I know that I’m a couple of weeks late in writing about the beginning of the 2015 baseball season. But that shouldn’t undermine the level of excitement and complacency I feel. Playing softball with my friends on the warm Spring days. Watching the Mariners at a sports bar while eating wings and drinking beer. All is right with the world. Everything is as it should be.

During this time of the year, I spend a lot of time working with Dr. G who is a lifetime Yankees fan. We tease each other back and forth and talk about the ups and downs of our respective teams. Dr. G is the one who told me about Roger Angell who is a friend of his and a client of the clinic’s.
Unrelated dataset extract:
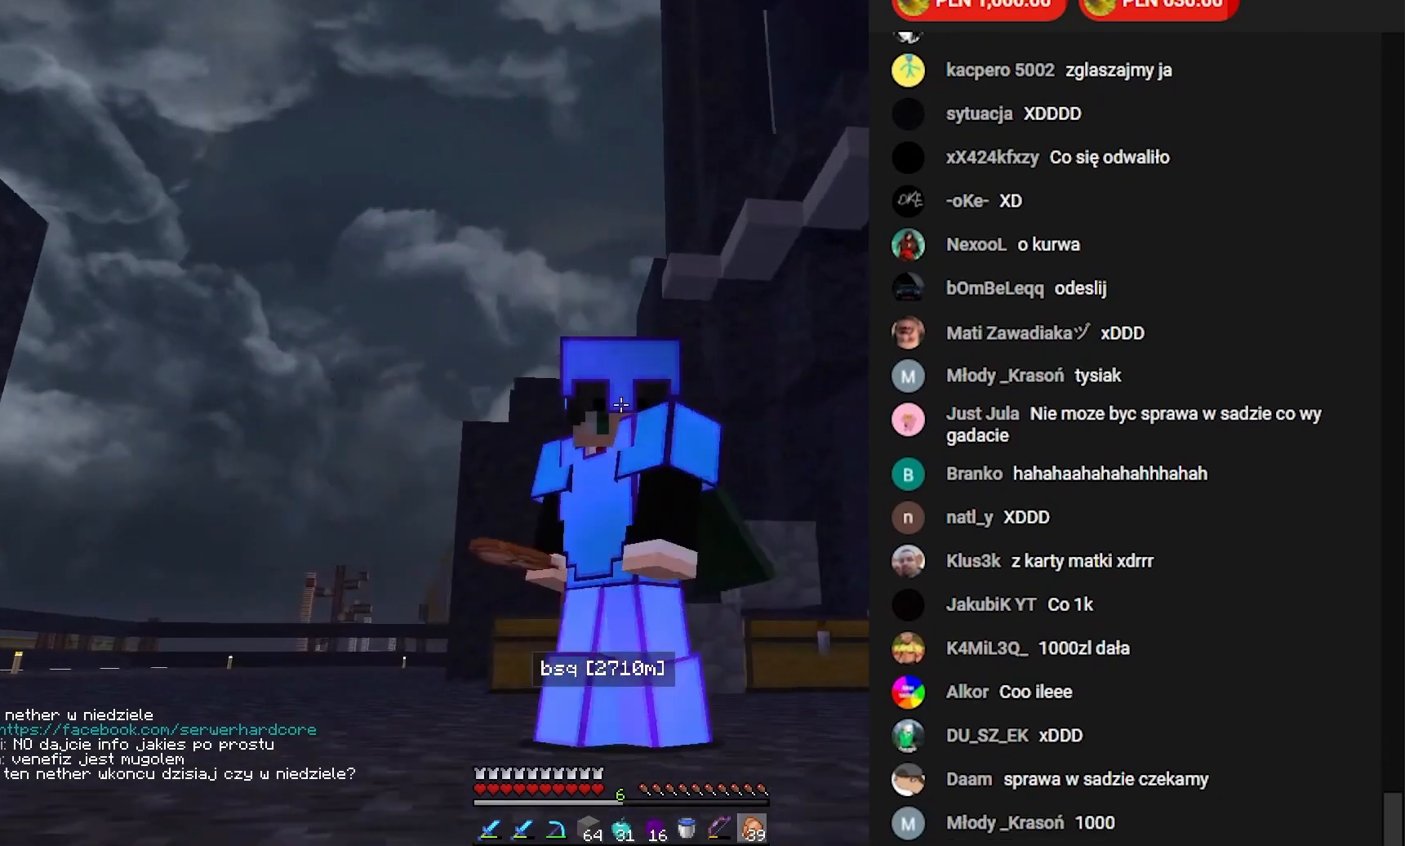
{"keys": ["d"], "mouse": [], "events": []}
I had no idea that the adorable old man with the Jack Russel Terrier also happens to be one of the most legendary baseball writers of all time. “The Summer Game” is the first book of his that I have read.

The book is full of essays that he wrote during the sixties. To be honest, some of the writing didn’t grab me, only because I was reading about games that happened almost 60 years ago. And while I easily recognized names like Willie Mays, Sandy Koufax, and Carl Yastrzemski. So many of the other players and games he wrote about are so far in the past that their importance doesn’t translate. So I did skim over a handful of the recaps of who stole what base in what inning.

There was an interesting arc to the essays as they followed the nascent years of the New York Mets whom I support on a casual and Queens-pride level. He wrote about how horrible they were in their first couple of seasons, yet how the fans supported them with a fervor that some of the more successful teams couldn’t come close to. He wrote about the transition from the Polo Grounds to Shea stadium, tracking the evolution of major league baseball to newer venues, expanded franchises, players rights.

“This was a new recognition that perfection is admirable but a trifle inhuman, and that a stumbling kind of semi-success can be much more warming. Most of all, perhaps, these exultant yells for the Mets were also yells for ourselves, and came from a wry, half-understood recognition that here is more Met than Yankee in every one of us. I knew for whom the foghorn blew; it blew for me.”

Angell writes about baseball as only a true baseball-obsessed person can, as a religion. I get tired of the debate I have with people about whether baseball is boring or not. If other people don’t like it, I simply don’t care. It’s something I need in my life. And there’s a special kind of recognition to spend time with another baseball fan who understands the game and what makes it so special. This is the recognition that I found in his writing.

“Whatever the pace of the particular baseball game we are watching, whatever its outcome, it holds us in its own continuum and mercifully releases us from our own.”